The main plugin for remote services is found in the org.eclipse.ptp.remote. This plugin must be included in order to access the remote abstraction layer. The plugin provides an extension point for adding remote services implementations. Each remote services implementation supplies a remote services ID which is used to identify the particular implementation. The following table lists the current remote services implementations and their ID's.
|Plugin Name||ID||Remote Service Provider|
|org.eclipse.ptp.remote||org.eclipse.ptp.remote.LocalServices||Local filesystem and process services|
|org.eclipse.ptp.remote.rse||org.eclipse.ptp.remote.RSERemoteServices||Remote System Explorer|
In addition to providing a remote services ID, each plugin must provide implementations for the three main services types: connection management, file management, and process management. The plugin is also responsible for ensuring that it is initialized prior to any of the services being invoked.
Entry Point: PTPRemotePlugin
The activation class for the main remote services plugin is PTPRemotePlugin. This class provides two main methods for accessing the remote services:
- IRemoteServices PTPRemotePlugin.getAllRemoteServices()
- This method returns an array of all remote service providers that are currently available. A service provider for accessing local services is guaranteed to be available, so this method will always return an array containing at least one element.
- IRemoteServices PTPRemotePlugin.getRemoteServices(String id)
- This method returns the remote services provider that corresponds to the ID give by the
Typically, the remote service providers returned by getAllRemoteServices() will be used to populate a dropdown that allows the user to select the service they want to use. Once the provider has been selected, the getRemoteServices() method can be used to retrieve the remote services at a later date.
Obtaining Services: IRemoteServices
The IRemoteServices interface represents a particular set of remote services, and is the main interface for interacting with the remote service provider. There are four main methods available:
- boolean isInitialized()
- This should be called to check that the service has been initialized. Other methods should only be called if this returns true.
- IRemoteConnectionManager getConnectionManager()
- Returns a connection manager.
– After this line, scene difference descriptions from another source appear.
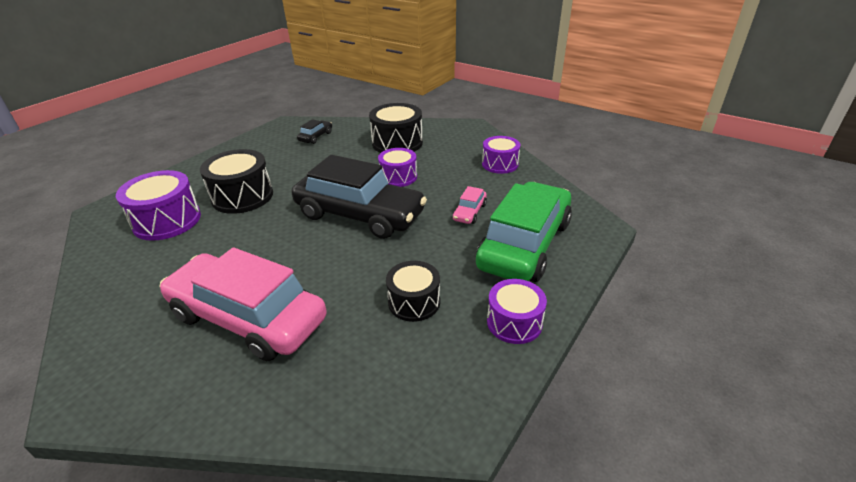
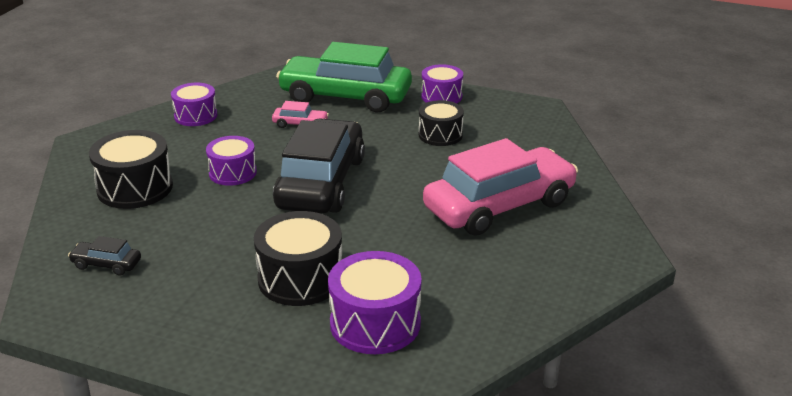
camera: 105 degrees left, 5 degrees down
(248, 317) = (499, 206): pink car -> pink car turned 135 degrees counterclockwise

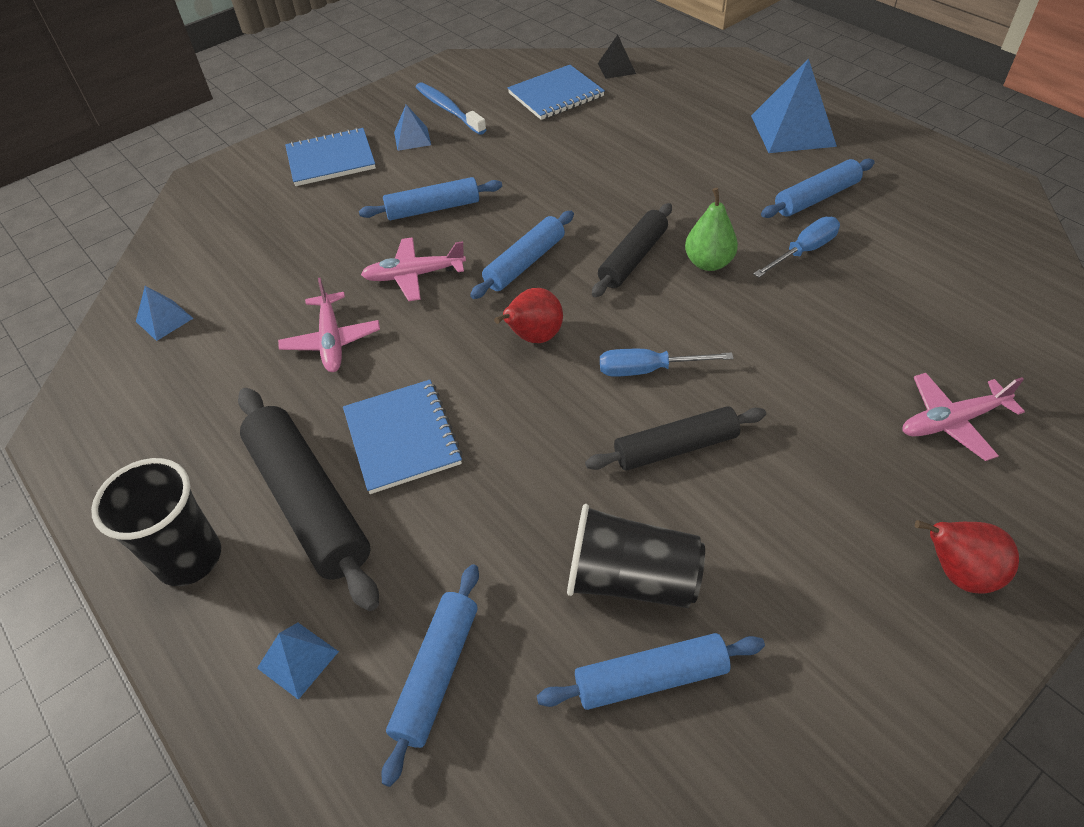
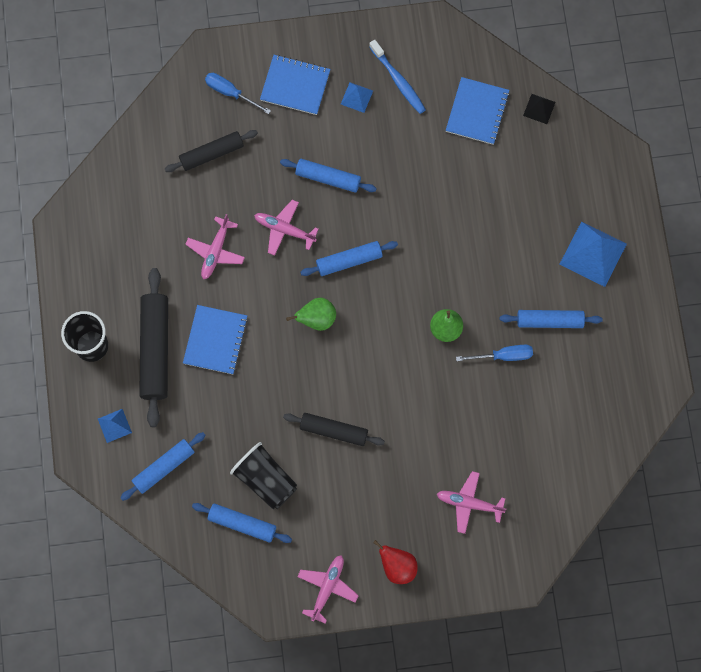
camera: 30 degrees right, 25 degrees up
(164, 319) = (138, 175): blue pyramid -> none
(448, 110) = (398, 80): blue toothbrush -> blue toothbrush turned 150 degrees clockwise
(533, 337) = (316, 319): red pear -> green pear
(556, 95) = (477, 112): blue notebook -> blue notebook turned 75 degrees counterclockwise
(633, 258) = (409, 297): black rolling pin -> black rolling pin (212, 154)
(648, 370) = (356, 378): blue screwdriver -> blue screwdriver (230, 92)
(891, 688) = (327, 588): none -> pink plane

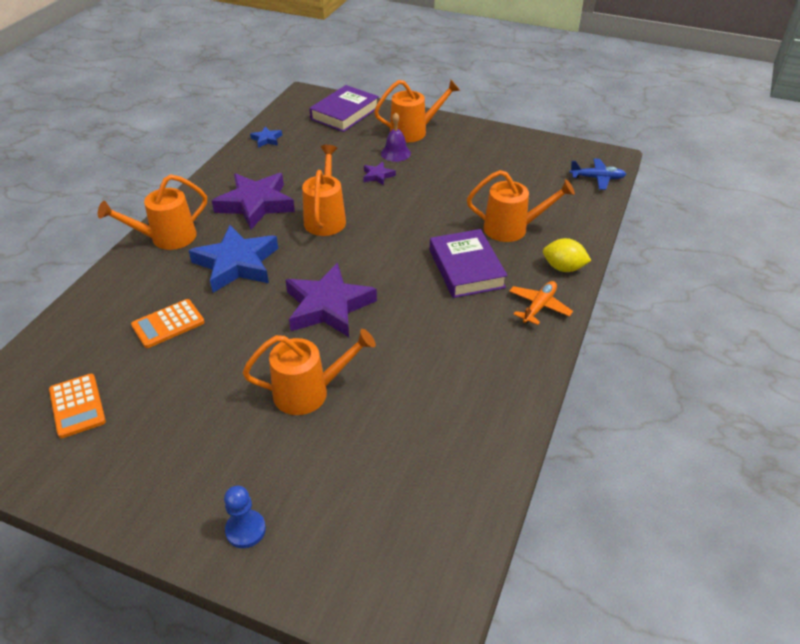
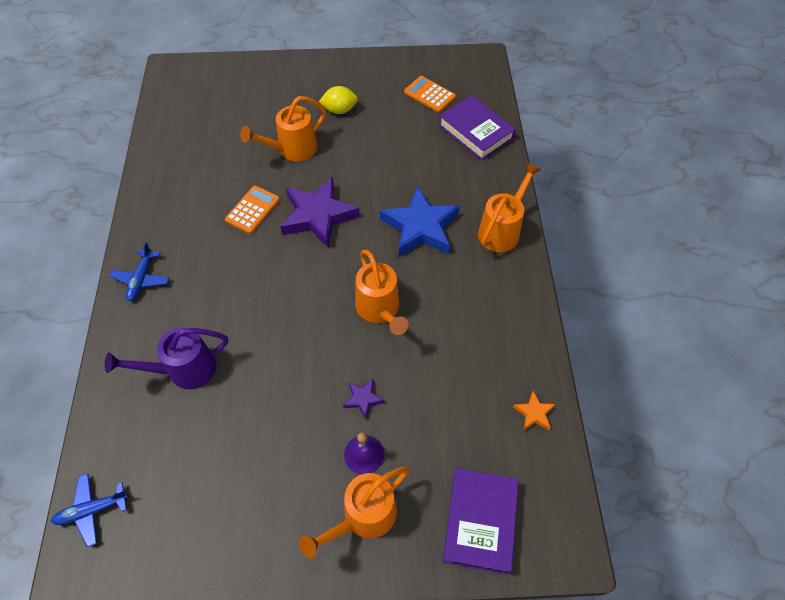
camera: 155 degrees right, 15 degrees up
(168, 324) = (426, 160): orange calculator -> orange calculator (253, 210)
(245, 530) = (282, 75): blue pawn -> none
(256, 204) = (460, 301): purple star -> none
(266, 139) = (534, 413): blue star -> orange star
(466, 269) = (217, 298): purple book -> purple book (476, 132)
(512, 229) = (184, 370): orange watering can -> purple watering can
(539, 306) = (141, 279): orange plane -> blue plane
(563, 268) = (123, 334): yellow lemon -> yellow lemon (339, 110)

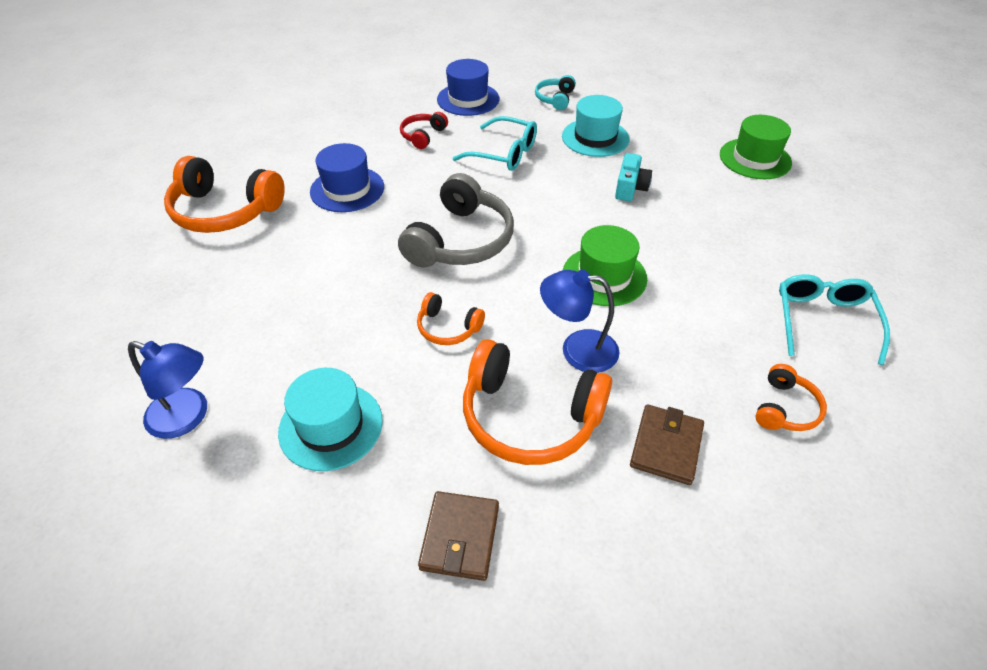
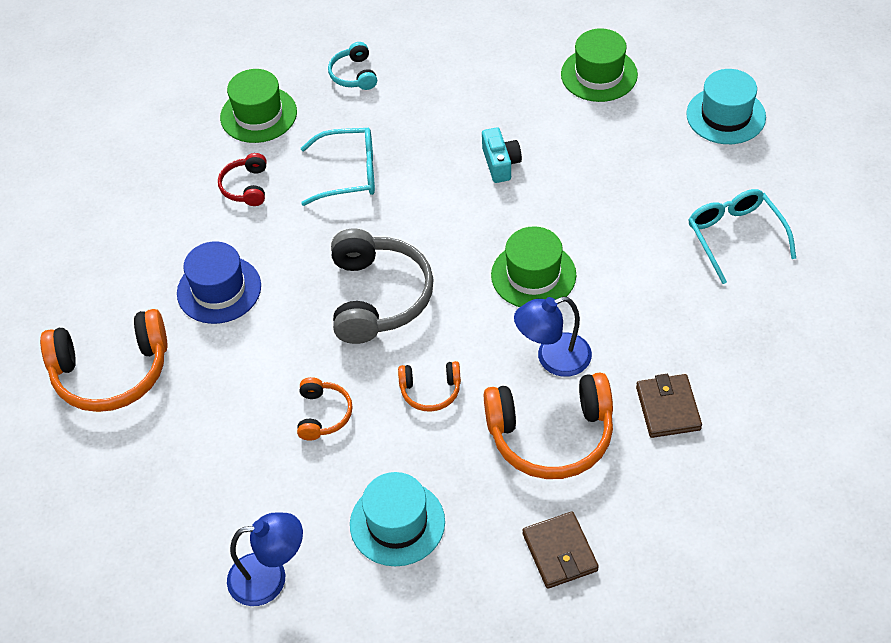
camera: 25 degrees left, 5 degrees up
(468, 99) = (258, 115): blue hat -> green hat
(595, 138) = (429, 112): turquoise hat -> turquoise hat (726, 115)
(785, 408) = (739, 333): orange headphones -> orange headphones (323, 414)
This is used for creating and managing connections.
- IRemoteFileManager getFileManager()
- Returns a file manager for a given connection. A file manager is responsible for managing operations on files and directories.
- IRemoteProcessBuilder getProcessBuilder()
- Returns a process builder for a given connection. A process builder is responsible for running commands on a remote system.
Connection Managerment: IRemoteConnectionManager
Once the service provider has been selected, the first thing that typically needs to be done is create a new connection. This is done using the IRemoteConnectionManager.newConnection() method. This method will allow the user to create a new connection using whatever method the underlying service provider uses for this. Typically it will be some kind of dialog that allows the connection parameters to be entered (hostname, username, password, etc.) The result will be an IRemoteConnection object that represents the connection to the remote system.
File Management: IRemoteFileManager
If file-type operations are required, then the next step would be to call IRemoteServices.getFileManager() specifying the newly create connection. The resulting IRemoteFileManager object has a number of methods for selecting and manipulating files:
- IPath browseFile()
- This will present the user with a dialog allowing them to select a file on the remote system. The returned path will be the path of the remote file relative to the remote system.
- IPath browseDirectory()
- Similar to browseFile() but the user can select a directory.
- IRemoteResource getResource()
- Given a path on the remote system, this will return an object that can be used to manipulate the remote file or directory.